Seçimler başladı. Başarılı olanların karşısına aday çıkmaması doğal. Merak ettiğim, dibe vuran veya vurmak üzere olanlarda neler yaşanacak?


Örneğin güreş ve yüzme. Musa Aydın ve Erkan Yalçın yeniden niye aday, anlatmaları şart! Şeref Eroğlu, Aydın'ı; Orel Oral, Yalçın'ı devirmeye çalışacak.

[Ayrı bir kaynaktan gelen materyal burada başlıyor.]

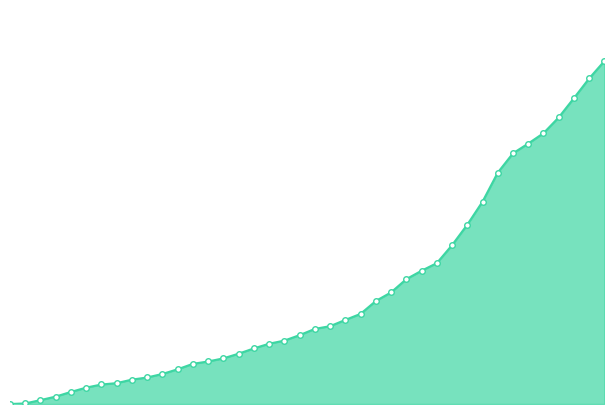

Does the chart have visible grid lines?

No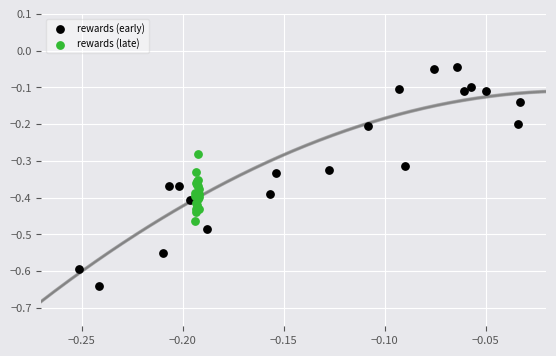

Which series has the largest Y range (max minus min)?

rewards (early)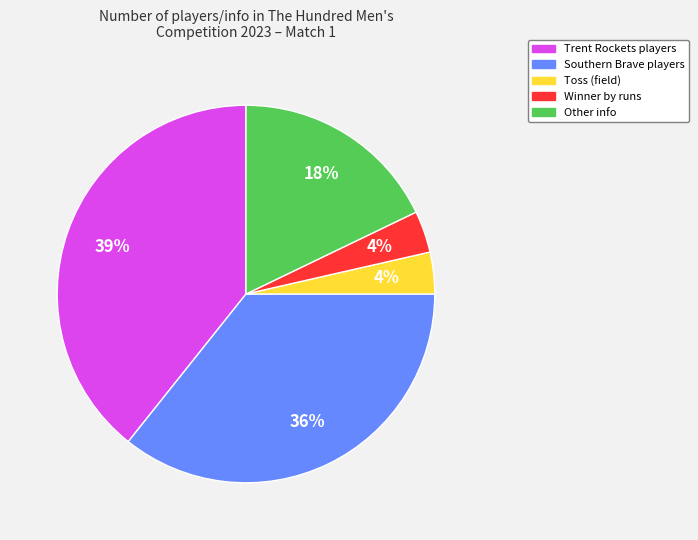

Is it true that Toss (field) is 4% of the pie?

True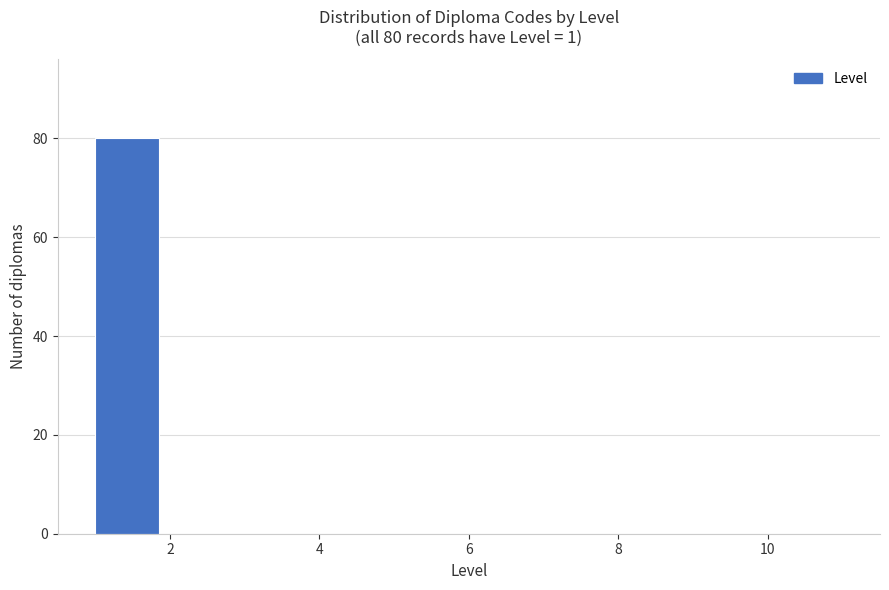

Which range on the x-axis has the tallest bar?

1 to 2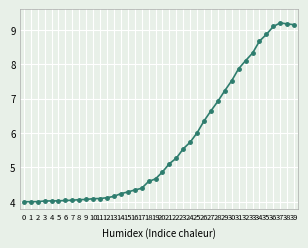

Count the number of categories in the chart.

40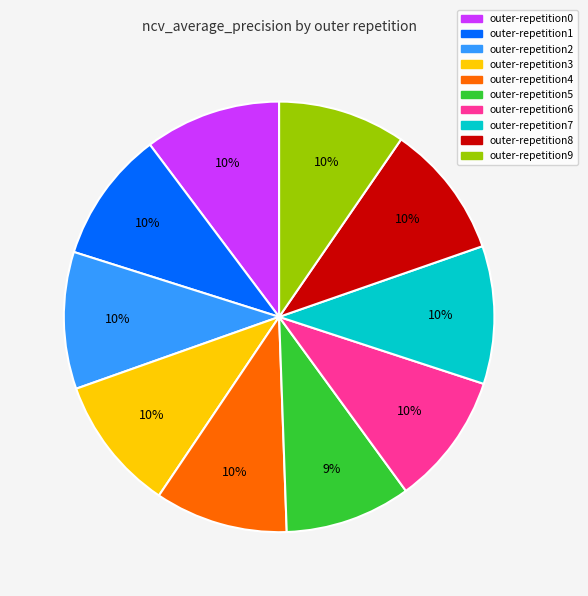

The outer-repetition5 slice represents 24% of the pie. True or false?

False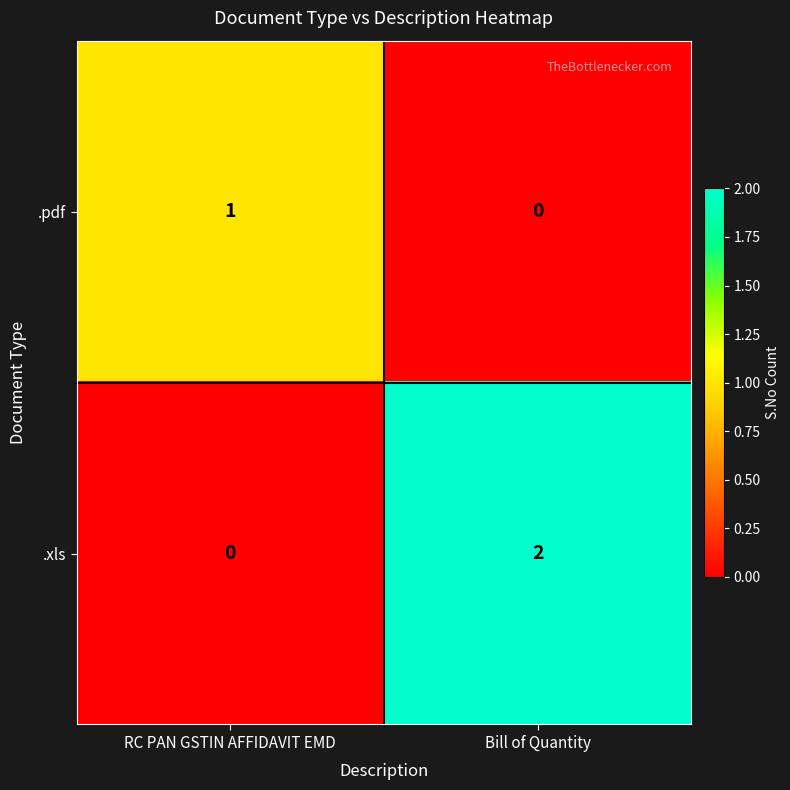

Is it true that .xls equals 1 at Bill of Quantity?

False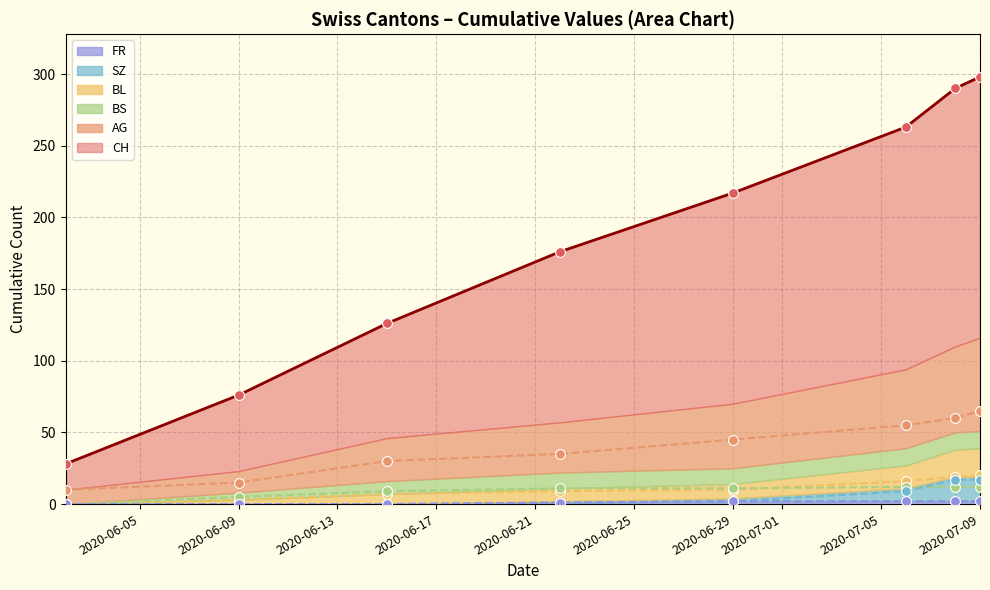

True or false: FR has a value of 2 at 2020-07-09.

True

Dünyanın en popüler bireysel sporu teniste ilk 100'ü, majör turnuvalarda ana tabloyu  göremiyoruz. 'Junior' ve 'senior' turnuvaları düzenlemek başarı ise eğer, söylenecek bir şey yok! Seçilecek başkan 'Tenisçi neden çıkmıyor' sorusunu sormalı önce. Adaylar Cengiz Durmuş ve Osman Tural.

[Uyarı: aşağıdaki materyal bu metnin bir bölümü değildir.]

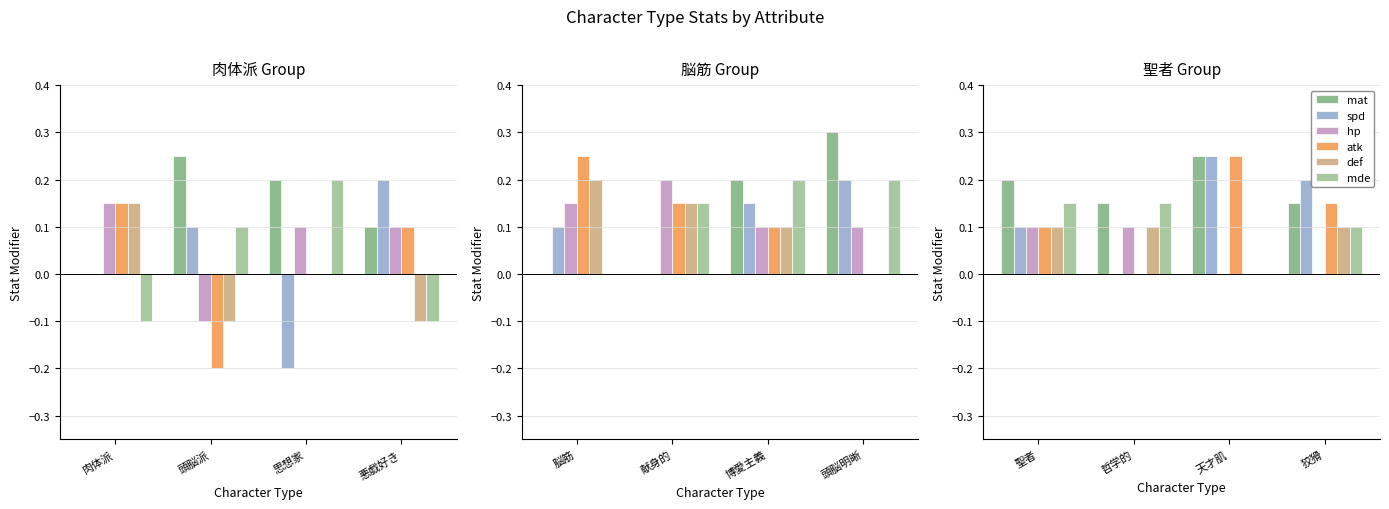

At which category does the chart reach its minimum across all series?

哲学的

En önemli olimpik branş atletizmde Fatih Çintımar ile Zeki Öztürk yarışacak.


Asıl konumuz basketbola gelince... Başlıktaki gibi: Yok böyle yarış! Tarihte ilk kez üç aday birden göreve talip (1992'de Bakan Mehmet Ali Yılmaz, 4 aday arasından Turgay Demirel'i atamıştı). Türk basketbolunun en önemli isimlerinden üçü yarışıyor: Erman Kunter (65), Harun Erdenay (53), Hidayet Türkoğlu (42). Seçim 4 Kasım'da.


Voleybolun gölgesinde kalan basketbolun ayağa kalkması için yeniden yapılanma kaçınılmaz. Delegeleri ikna edebilen bu işe soyunacak. 'Yasaklı madde' bu seçime etki edecek mi; göreceğiz. Kimse hakemler, katılım payı diye ağlamasın sonra!


Camianın gerçek sahipleri olan antrenör, sporcu ve hakemlerin oy sayısı 12; Spor Genel Müdürlüğü temsilcilerinin 18... TSYD'nin bile hakemler kadar (2) oy hakkı var. Seçime katılmayacak Betsy Bailey, Bogdan Tanjevic, Can Bolgi neden ve nasıl delege, birileri de bunu anlatsın!


Sırf yönetici oldukları için 'delege' unvanına kavuşan, basketbol ile daha önceki ilişkisi tribün ve TV ile sınırlı olanlar, basketbolun kaderini belirleyecek yine... 180 delegenin 140'ı kulüp temsilcisi. Üç büyüklerin oy sayısı 19 (Fenerbahçe 7, Galatasaray 6, Beşiktaş 6).


Bu spora yıllardır milyonlar harcayan EuroLeague Şampiyonu 'lokomotif' Efes'in 3 oyu varken; belediyenin veya devlet kurumunun (sırf liglerde takımları olduğu için) 2 veya 3 oyu olur mu?


Mevcut seçim sisteminin bizi ne kadar ileri götürdüğü malum. Türk sporunun tüm branşlarda 'muasır medeniyetler seviyesi'ni görmesi için köklü değişiklikler yapılması şart.


Bir de şu: Siyasi konjonktürün rüzgarıyla yönetimlere girenlerle bir yere varılamadığını gördük. Denge tabii ki önemli ama liyakat daha önemli.


Mevcut düzenden şikayet eden ancak sırf muhalif oldukları için gözünü federasyonlardaki yönetici koltuklarına dikip, eleştirdikleri ile aynı suya kapılanlar var. Dikkat etsinler!